According to the attorneys, no TPS termination in the past 20 years, including those under the first Trump administration, has provided such limited notice to individuals with long-standing protections.
Maureen Porras, the vice mayor of Doral who immigrated to the United States from Nicaragua in 1996, said she found the Trump administration decision “disheartening.” She cited the 2018 protests against Nicaraguan President Daniel Ortega’s government that led to widespread crackdowns on citizens as signs of concern for people returning to the country.
“I don’t think the socio-economic and socio-political conditions are favorable for or safe enough for these folks to return,” she said.
Republican U.S. Rep. Mario Diaz-Balart of Miami said in a posting Monday on X that he is “profoundly concerned for those who cannot safely return to Nicaragua due to the dangers they are likely to face.” He called on the Trump administration to reconsider its TPS decision the Central American nation.
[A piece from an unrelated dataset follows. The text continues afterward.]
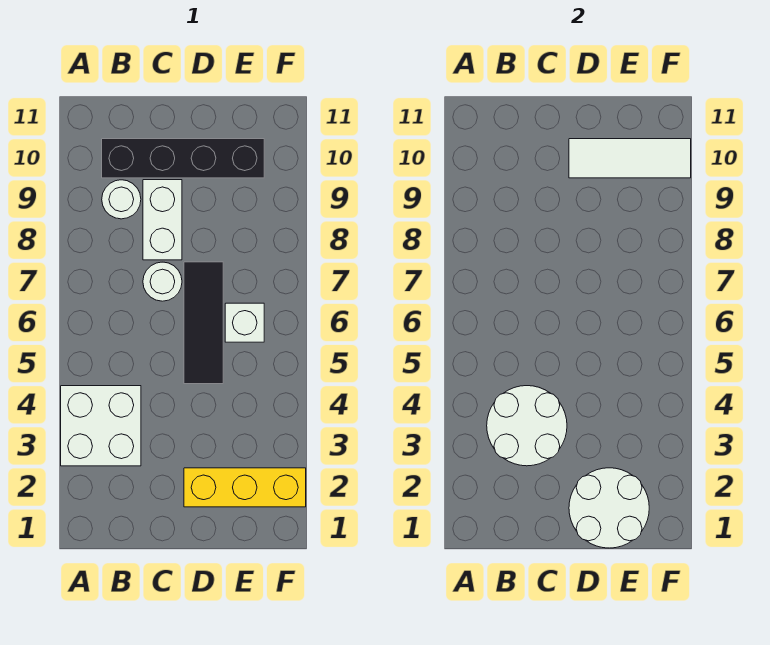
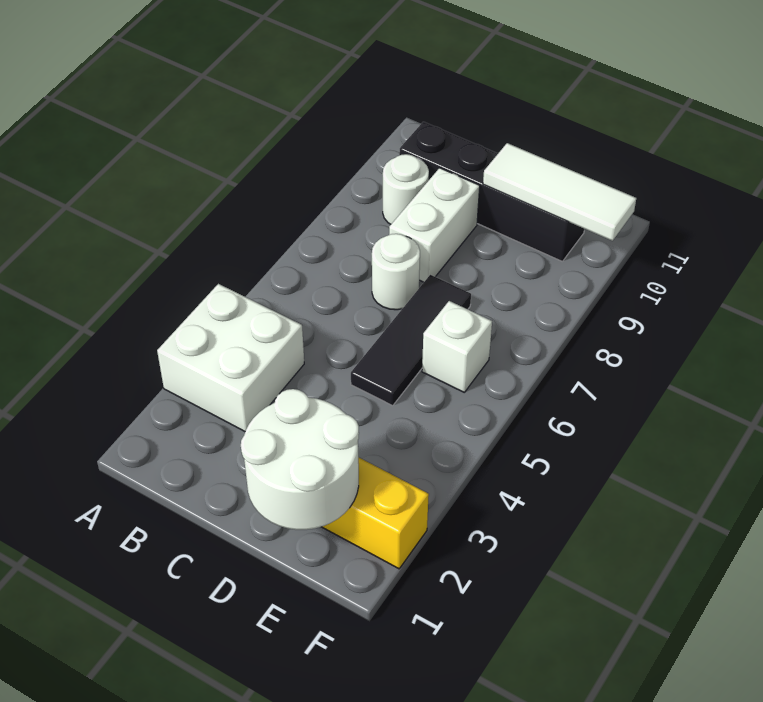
white 2x2 round brick [487,386,567,466] -> none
“For years, the Daniel Ortega and Rosario Murillo regime has deprived the Nicaraguan people of their fundamental freedoms, forcing thousands into exile in numerous countries, including the United States,” his comment on X said.
Miami-Dade County Mayor Daniella Levine Cava said on X on Monday that the decision to end TPS for both countries is “a heartbreaking setback” for hundreds of thousands of immigrants across the country, including many in Miami-Dade.
“For decades, TPS holders from Honduras and Nicaragua have lived and worked here under lawful protection, helping to strengthen our economy and enrich our society,” she said. “Forcing them to return to nations still struggling with widespread insecurity and instability is both inhumane and counterproductive.”
Miami-Dade County Commissioner Marleine Bastien called on Congress to pass legislation to grant permanency to families with TPS.
“Once again, this abrupt and shortsighted reversal puts families at risk of separation and creates unnecessary fear and instability in cities like ours, where TPS recipients are vital members of the workforce and economy,” Bastien said in a statement.
Bastien’s concerns are deeply personal for longtime Honduran and Nicaraguan TPS holders living in Broward and Miami-Dade counties, whose families now face the threat of separation and loss of stability.
Guevara’s grandson, Dubon, said his family fears she will lose all the retirement benefits she earned.
“All she ever did was work,” he said. “It’s just unfair.”